--- Task goal ---
Transcribe the records below. Leave every line exactly as written.

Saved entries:
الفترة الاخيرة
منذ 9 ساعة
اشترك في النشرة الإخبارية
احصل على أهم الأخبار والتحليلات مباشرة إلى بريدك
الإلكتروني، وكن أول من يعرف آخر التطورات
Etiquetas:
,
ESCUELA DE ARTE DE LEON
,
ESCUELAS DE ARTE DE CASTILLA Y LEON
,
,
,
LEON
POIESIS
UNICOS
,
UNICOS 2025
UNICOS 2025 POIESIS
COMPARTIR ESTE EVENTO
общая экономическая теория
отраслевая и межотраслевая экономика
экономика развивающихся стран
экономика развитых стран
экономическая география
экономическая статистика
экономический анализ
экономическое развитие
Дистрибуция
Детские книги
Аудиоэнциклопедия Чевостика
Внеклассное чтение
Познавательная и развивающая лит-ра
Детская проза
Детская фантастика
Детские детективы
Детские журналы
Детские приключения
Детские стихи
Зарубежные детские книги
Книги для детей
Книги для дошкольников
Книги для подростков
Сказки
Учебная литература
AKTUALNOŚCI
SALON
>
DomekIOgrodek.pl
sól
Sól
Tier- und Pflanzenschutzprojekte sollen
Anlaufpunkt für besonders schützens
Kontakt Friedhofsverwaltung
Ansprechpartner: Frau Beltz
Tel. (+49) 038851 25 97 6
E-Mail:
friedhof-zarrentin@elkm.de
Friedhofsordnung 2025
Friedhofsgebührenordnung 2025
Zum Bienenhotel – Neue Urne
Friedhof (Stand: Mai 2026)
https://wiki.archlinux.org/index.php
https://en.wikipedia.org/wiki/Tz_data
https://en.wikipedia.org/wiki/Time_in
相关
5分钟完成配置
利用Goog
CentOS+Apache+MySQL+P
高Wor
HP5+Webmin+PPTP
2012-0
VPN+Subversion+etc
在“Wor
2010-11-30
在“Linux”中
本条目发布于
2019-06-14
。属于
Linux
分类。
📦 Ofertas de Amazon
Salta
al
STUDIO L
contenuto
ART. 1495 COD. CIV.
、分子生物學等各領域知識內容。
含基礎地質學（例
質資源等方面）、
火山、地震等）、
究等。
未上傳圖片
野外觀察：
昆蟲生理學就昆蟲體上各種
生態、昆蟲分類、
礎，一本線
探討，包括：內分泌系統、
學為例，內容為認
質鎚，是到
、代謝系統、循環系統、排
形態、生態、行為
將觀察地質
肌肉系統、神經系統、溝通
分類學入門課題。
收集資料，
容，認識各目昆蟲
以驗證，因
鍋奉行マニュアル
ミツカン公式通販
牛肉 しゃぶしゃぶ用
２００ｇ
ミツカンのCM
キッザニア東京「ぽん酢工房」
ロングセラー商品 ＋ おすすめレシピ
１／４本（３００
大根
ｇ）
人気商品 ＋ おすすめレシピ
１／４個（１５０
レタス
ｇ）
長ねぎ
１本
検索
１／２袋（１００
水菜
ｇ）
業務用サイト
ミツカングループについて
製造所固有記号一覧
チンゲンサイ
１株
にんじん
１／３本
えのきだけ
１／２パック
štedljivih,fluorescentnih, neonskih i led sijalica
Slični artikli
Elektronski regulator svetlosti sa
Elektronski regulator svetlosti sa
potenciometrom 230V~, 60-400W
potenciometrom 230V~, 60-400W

--- Exercise answer ---
الفترة الاخيرة
منذ 9 ساعة
اشترك في النشرة الإخبارية
احصل على أهم الأخبار والتحليلات مباشرة إلى بريدك
الإلكتروني، وكن أول من يعرف آخر التطورات
Etiquetas:
,
ESCUELA DE ARTE DE LEON
,
ESCUELAS DE ARTE DE CASTILLA Y LEON
,
,
,
LEON
POIESIS
UNICOS
,
UNICOS 2025
UNICOS 2025 POIESIS
COMPARTIR ESTE EVENTO
общая экономическая теория
отраслевая и межотраслевая экономика
экономика развивающихся стран
экономика развитых стран
экономическая география
экономическая статистика
экономический анализ
экономическое развитие
Дистрибуция
Детские книги
Аудиоэнциклопедия Чевостика
Внеклассное чтение
Познавательная и развивающая лит-ра
Детская проза
Детская фантастика
Детские детективы
Детские журналы
Детские приключения
Детские стихи
Зарубежные детские книги
Книги для детей
Книги для дошкольников
Книги для подростков
Сказки
Учебная литература
AKTUALNOŚCI
SALON
>
DomekIOgrodek.pl
sól
Sól
Tier- und Pflanzenschutzprojekte sollen
Anlaufpunkt für besonders schützens
Kontakt Friedhofsverwaltung
Ansprechpartner: Frau Beltz
Tel. (+49) 038851 25 97 6
E-Mail:
friedhof-zarrentin@elkm.de
Friedhofsordnung 2025
Friedhofsgebührenordnung 2025
Zum Bienenhotel – Neue Urne
Friedhof (Stand: Mai 2026)
https://wiki.archlinux.org/index.php
https://en.wikipedia.org/wiki/Tz_data
https://en.wikipedia.org/wiki/Time_in
相关
5分钟完成配置
利用Goog
CentOS+Apache+MySQL+P
高Wor
HP5+Webmin+PPTP
2012-0
VPN+Subversion+etc
在“Wor
2010-11-30
在“Linux”中
本条目发布于
2019-06-14
。属于
Linux
分类。
📦 Ofertas de Amazon
Salta
al
STUDIO L
contenuto
ART. 1495 COD. CIV.
、分子生物學等各領域知識內容。
含基礎地質學（例
質資源等方面）、
火山、地震等）、
究等。
未上傳圖片
野外觀察：
昆蟲生理學就昆蟲體上各種
生態、昆蟲分類、
礎，一本線
探討，包括：內分泌系統、
學為例，內容為認
質鎚，是到
、代謝系統、循環系統、排
形態、生態、行為
將觀察地質
肌肉系統、神經系統、溝通
分類學入門課題。
收集資料，
容，認識各目昆蟲
以驗證，因
鍋奉行マニュアル
ミツカン公式通販
牛肉 しゃぶしゃぶ用
２００ｇ
ミツカンのCM
キッザニア東京「ぽん酢工房」
ロングセラー商品 ＋ おすすめレシピ
１／４本（３００
大根
ｇ）
人気商品 ＋ おすすめレシピ
１／４個（１５０
レタス
ｇ）
長ねぎ
１本
検索
１／２袋（１００
水菜
ｇ）
業務用サイト
ミツカングループについて
製造所固有記号一覧
チンゲンサイ
１株
にんじん
１／３本
えのきだけ
１／２パック
štedljivih,fluorescentnih, neonskih i led sijalica
Slični artikli
Elektronski regulator svetlosti sa
Elektronski regulator svetlosti sa
potenciometrom 230V~, 60-400W
potenciometrom 230V~, 60-400W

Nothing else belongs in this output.